November 14, 2011—The U.S. Supreme Court today agreed to hear three lawsuits on the constitutionality of 2010’s federal health care reform law, with a main area of focus on whether the entire law must be struck down if the Court invalidates the mandate that virtually all Americans obtain health insurance by 2014.
The Affordable Care Act (ACA) included a major expansion of the 340B drug discount program and provisions to improve program integrity. None of ACA’s 340B provisions are directly at issue in the three cases accepted by the High Court. But if the justices were to decide that the so-called individual mandate was unconstitutional and that the entire law was unconstitutional as a result, a shadow would be cast over 340B’s expansion and program integrity enhancements. Lower courts have disagreed on whether the individual mandate is constitutional.
In accepting the cases for review, the Supreme Court also agreed to rule on the constitutionality of ACA’s major expansion of the Medicaid program.

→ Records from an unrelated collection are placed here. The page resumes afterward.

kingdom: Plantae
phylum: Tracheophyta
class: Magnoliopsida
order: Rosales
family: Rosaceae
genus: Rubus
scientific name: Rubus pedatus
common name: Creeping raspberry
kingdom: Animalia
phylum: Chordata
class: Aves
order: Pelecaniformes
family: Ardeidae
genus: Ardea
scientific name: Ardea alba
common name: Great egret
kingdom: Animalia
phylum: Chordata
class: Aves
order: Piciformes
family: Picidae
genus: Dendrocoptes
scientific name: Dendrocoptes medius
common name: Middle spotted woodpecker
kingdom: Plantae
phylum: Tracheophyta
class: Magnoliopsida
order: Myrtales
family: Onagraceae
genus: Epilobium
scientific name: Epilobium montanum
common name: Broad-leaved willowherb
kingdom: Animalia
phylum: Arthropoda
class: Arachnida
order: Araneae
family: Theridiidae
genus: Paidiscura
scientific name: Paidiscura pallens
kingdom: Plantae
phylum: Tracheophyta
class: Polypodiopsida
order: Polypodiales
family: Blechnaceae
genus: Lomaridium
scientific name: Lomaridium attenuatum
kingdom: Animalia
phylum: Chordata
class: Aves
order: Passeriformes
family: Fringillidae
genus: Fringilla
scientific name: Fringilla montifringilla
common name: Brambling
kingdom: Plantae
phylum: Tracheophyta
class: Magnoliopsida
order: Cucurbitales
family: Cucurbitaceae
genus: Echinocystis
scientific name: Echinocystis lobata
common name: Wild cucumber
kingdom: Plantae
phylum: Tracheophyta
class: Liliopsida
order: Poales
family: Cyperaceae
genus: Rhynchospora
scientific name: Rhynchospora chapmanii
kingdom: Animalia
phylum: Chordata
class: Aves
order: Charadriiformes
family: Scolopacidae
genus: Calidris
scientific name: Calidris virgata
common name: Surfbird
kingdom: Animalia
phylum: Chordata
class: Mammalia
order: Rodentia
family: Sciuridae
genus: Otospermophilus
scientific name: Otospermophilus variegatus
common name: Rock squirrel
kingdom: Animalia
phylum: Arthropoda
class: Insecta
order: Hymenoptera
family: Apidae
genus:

The justices set aside five and a half hours for oral arguments in the cases, which is believed to be record amount of time. It did not announce a date for proceedings. A final ruling is expected in June.
The cases are National Federation of Independent Business v. Sebelius (Case No. 11-393),Florida v. Department of Health and Human Services (No. 11-400), and Department of Health and Human Services v. Florida (No. 11-398).